Hello Galenkp,
Always with these thought-provoking posts... look, in your mind is the cure for everything, physical ailments and spiritual ailments too. Just work on it. I believe in this. I have even checked it out. Although I have not been diagnosed with something incurable, I guess it changes people's perspective a lot.
Words shape thinking.
I wish you well and feel comfortable with your weight, your body in general.
And yes, I understand that I will die. And I don't let life drag me down in a general way. Although I confess to you that I have had critical moments since Covid broke out and I hit rock bottom. I say so in my posts. This thing about me not being able to hardly leave the house. I have been working on it myself, but I got sick yes, mentally I got sick.
So today I have it harder because I don't want pills or to go anywhere lookin for help, I am looking for the strength that is in me. And I think I have been achieving it.
In this process there have been people who have hit me, but it is what I said in my last post: forget and forgive.
Thank you G-Dog. Among the wonderful people who arrived in August, you are.
There is no cure for my condition and certainly none exists in my mind.
I think the covid situation affected many people around the world. It wasn't so bad here for most, the living arrangements here are somewhat different to in other parts of the world. It was an issue for so many though and I wonder what the long term implications of that has been.

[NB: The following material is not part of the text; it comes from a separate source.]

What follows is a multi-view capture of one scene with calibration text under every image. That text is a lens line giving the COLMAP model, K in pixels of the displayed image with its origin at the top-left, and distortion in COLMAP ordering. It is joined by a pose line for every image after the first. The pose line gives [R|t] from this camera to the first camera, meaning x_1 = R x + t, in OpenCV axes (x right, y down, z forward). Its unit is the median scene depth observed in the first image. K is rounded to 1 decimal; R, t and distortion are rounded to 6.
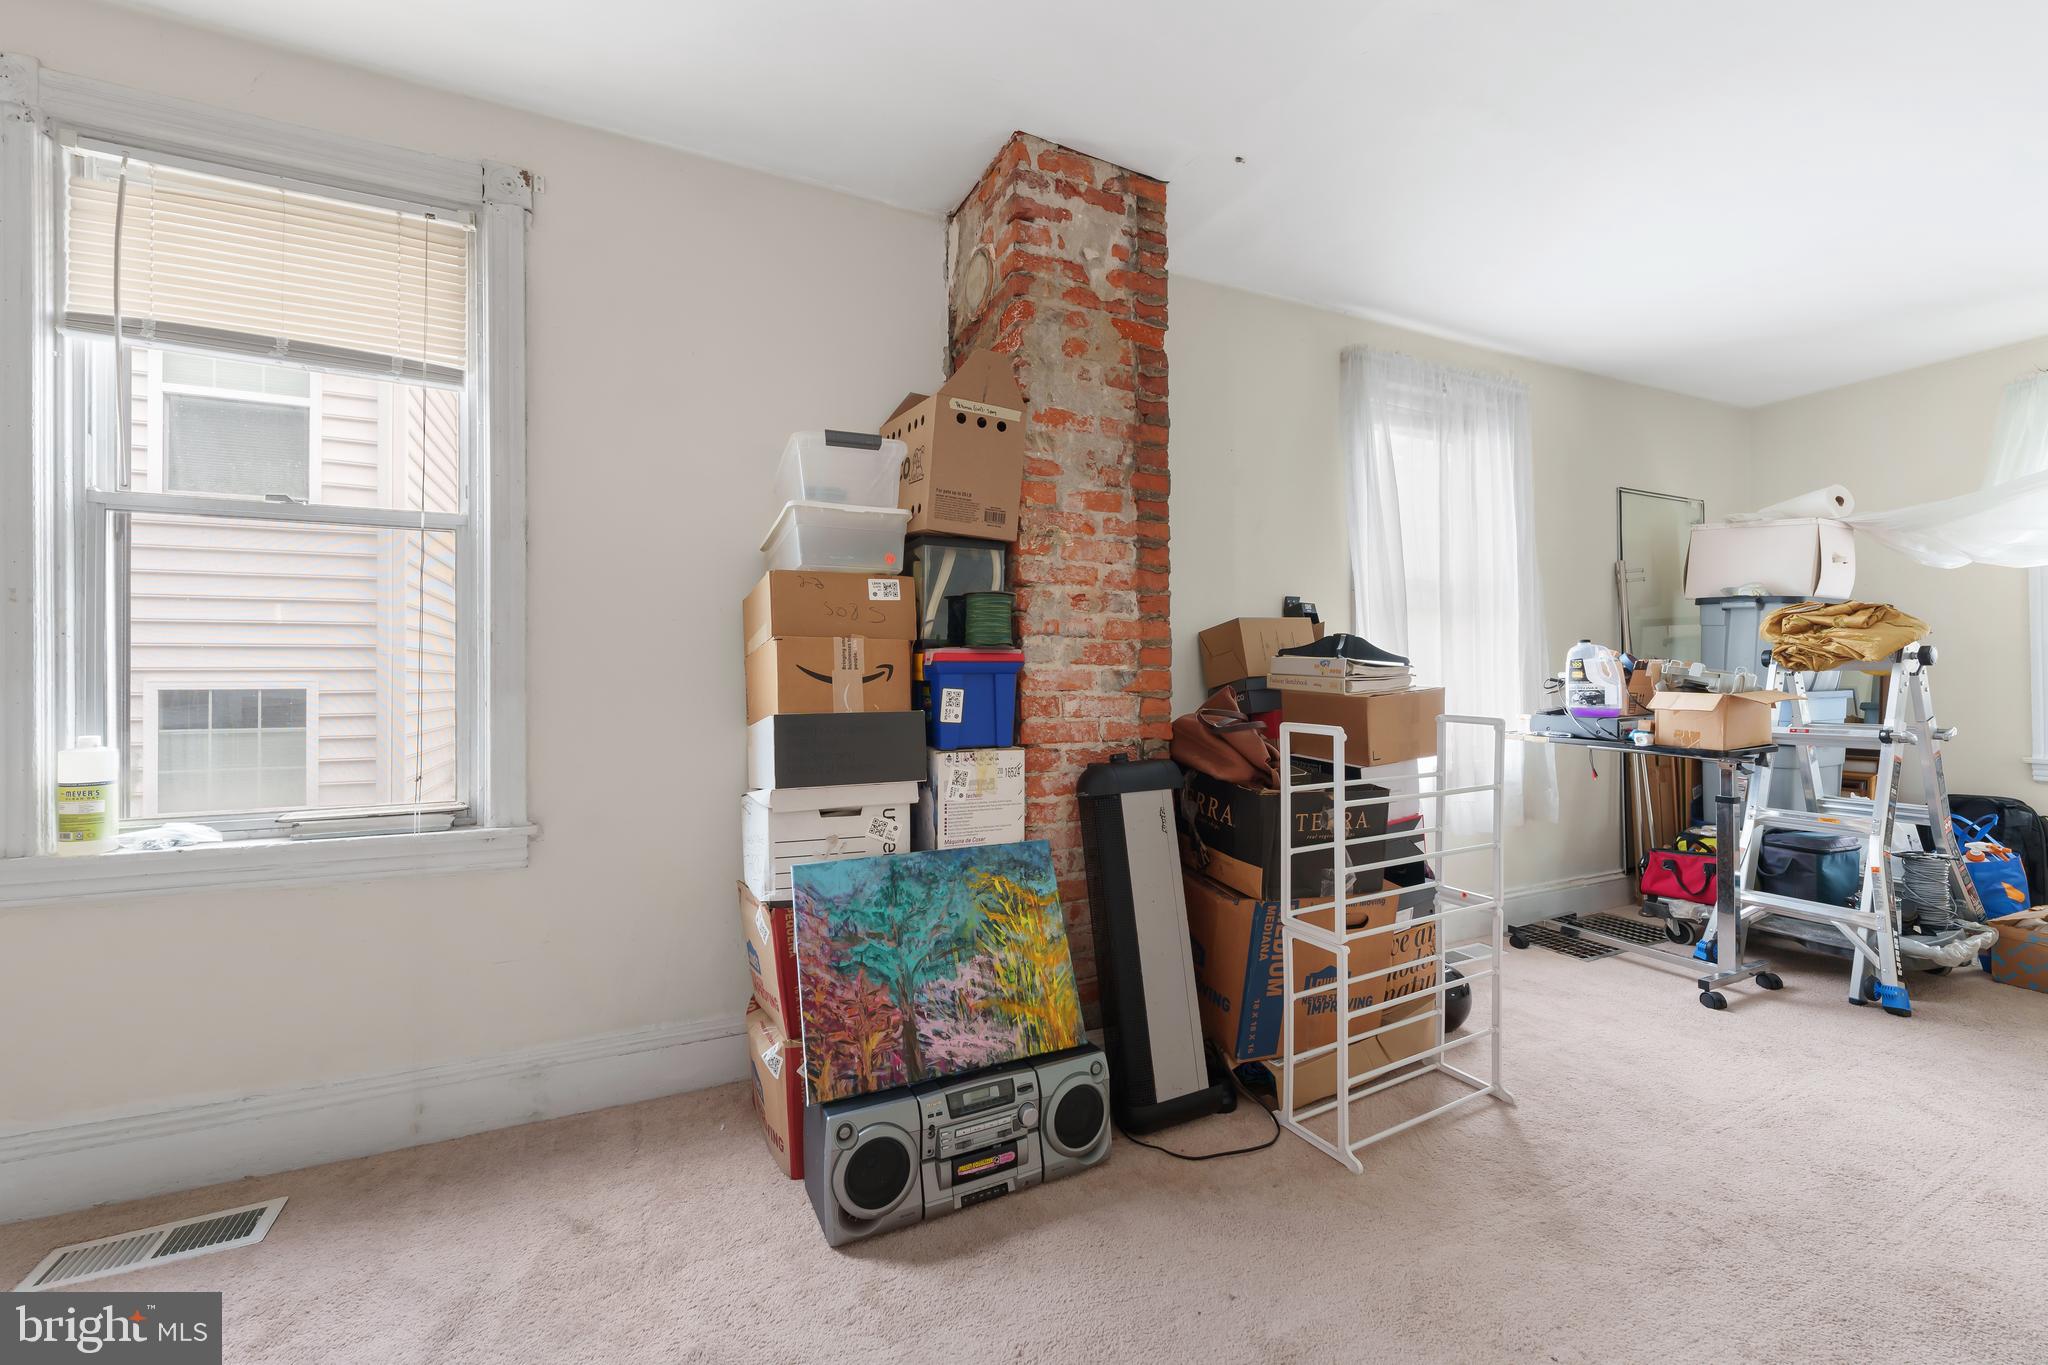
lens RADIAL K [[837.0, 0, 1024.0], [0, 837.0, 682.5], [0, 0, 1]] dist [0.000209, -0.000088]
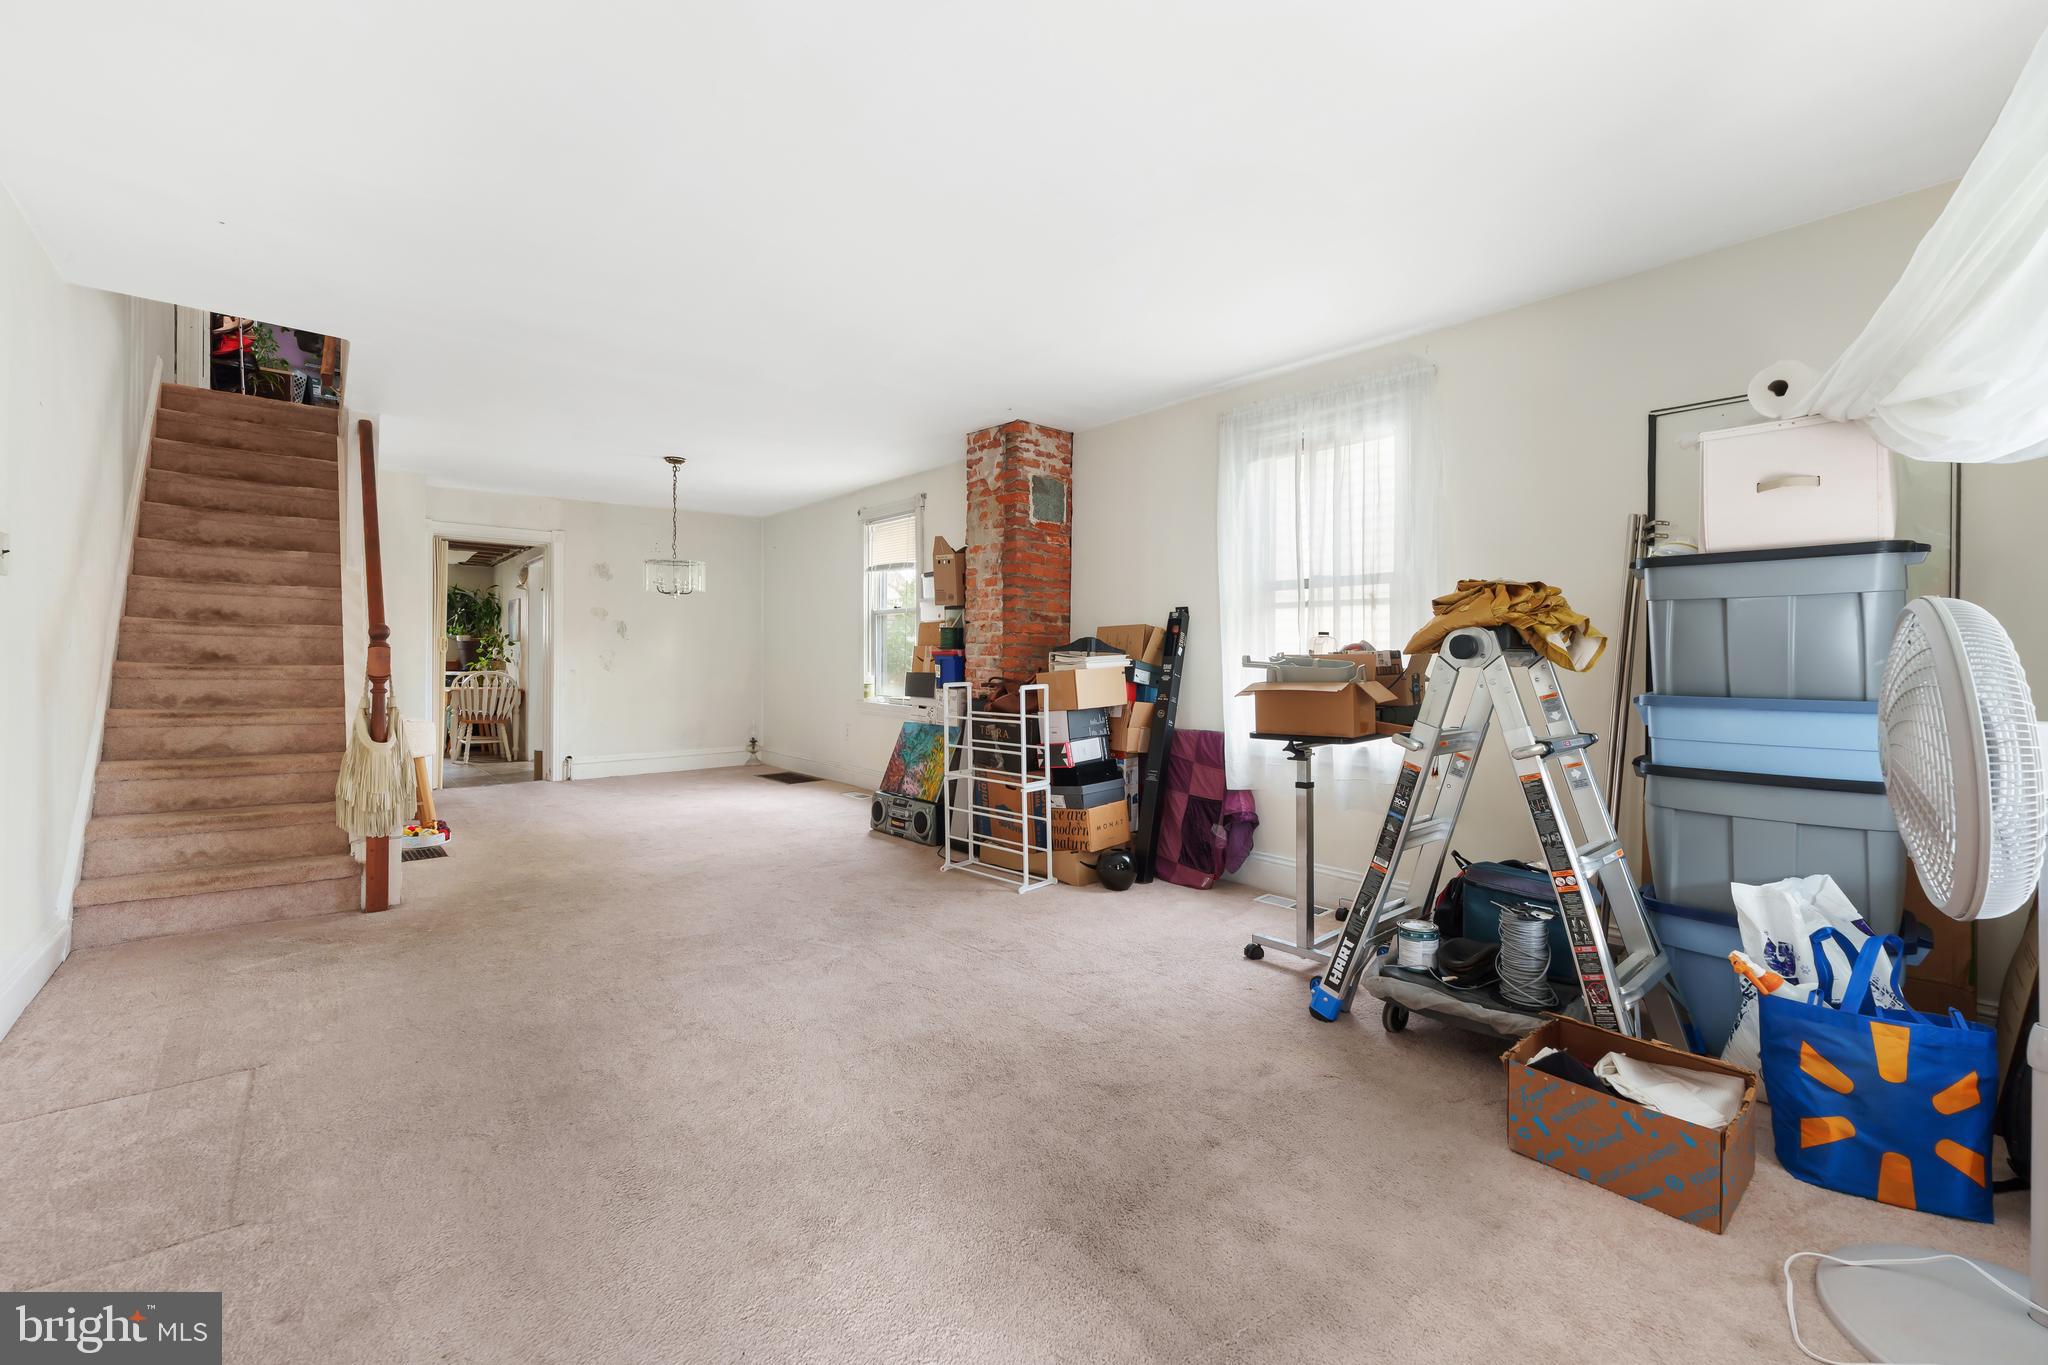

I guess, we'll each deal with it in our own ways. For me, I enjoyed not having to go to work and had plenty to do at home. I was still able to hike, (I have a massive conservation park over the road with many kilometres of hiking trails) and with all of my hobbies , writing and reading too, I was content. I'm lucky I guess. (Although the whole situation was very depressing all round as well.)
It seems you're working through it and if you're able to do that internally then all the better.
I don't understand what you mean by this.
Simple, to find this place where I can dialogue with you through your posts and reflect. I said it in the first line of my comment.
Nothing special I guess, saying that I like to get to know Galenkp through his publications. We Cubans are sometimes very effusive. Sorry about that.
Well, there are things that cannot be cured, but a proper mental attitude guarantees a better quality of life. This is a complex subject to address in a commentary.
Ah ok sorry, I'd just finished up at the hospital and wasn't really thinking straight when I read and responded. My mistake, I'm a nutbag.
It's nice to get to know people in this way, across vast distances, and to learn people's differences and similarities; it's enjoyable. I'm really grateful to have met the people I have here and they keep bringing value.
There is no need to be sorry about this, it is a strength not a weakness.
Indeed, I agree. I wish there was a physical cure for my condition, but all that exists is risk-mitigation treatment and a better lifestyle. It's not been easy for me but I've worked through it and continue to do so. A good attitude helps, as I mention in this post.
Thanks for clarifying, I appreciate it and I'm sorry I misunderstood.
It's OK, I was just thinking about what I wrote. I was summarising August and there, in my post, I was talking about that. That I liked to surround myself with intelligent people who are always doing something to improve. Then I got comments and I responded to them. I came here connected with that, and I wanted to tell you that, as this month has been the one in which we have interacted the most, I counted you among those people who are important to me. You strike me as a discerning guy and I like your views. For the moment this makes you wonderful in my eyes. But don't doubt it, that when you piss me off a bit 🤣 I'm going to give you a downvote you'll feel it. 😂
Be strong. 💚
Awww...so sweet.
Fucken brutal! 🤣
Note to self: Don't ever piss nanixxx off.
That comment made me laugh, and I'm in a café on my computer right now so laughing out loud just looks odd. I don't care though, I am odd!
I appreciate your kind words, and the brutal ones too, I prefer people to open and honest, forthright.
That's me.
I prefer that too, be honest...
And the truth is, not everyone can stand me.
But then again... I think I don't have to be a honey pot for everyone.
;)
I think everyone could say the same, not everyone will appeal to everyone.
I agree, we all need to be true to ourselves and that'll not always align with other people's thoughts. I often talk about my sense of honour and integrity and usually write, as I see it, after it...that means that what I see/feel as honour and integrity, the values I live to, may differ to others...but I can only be true to my own. (Hopefully that makes sense.)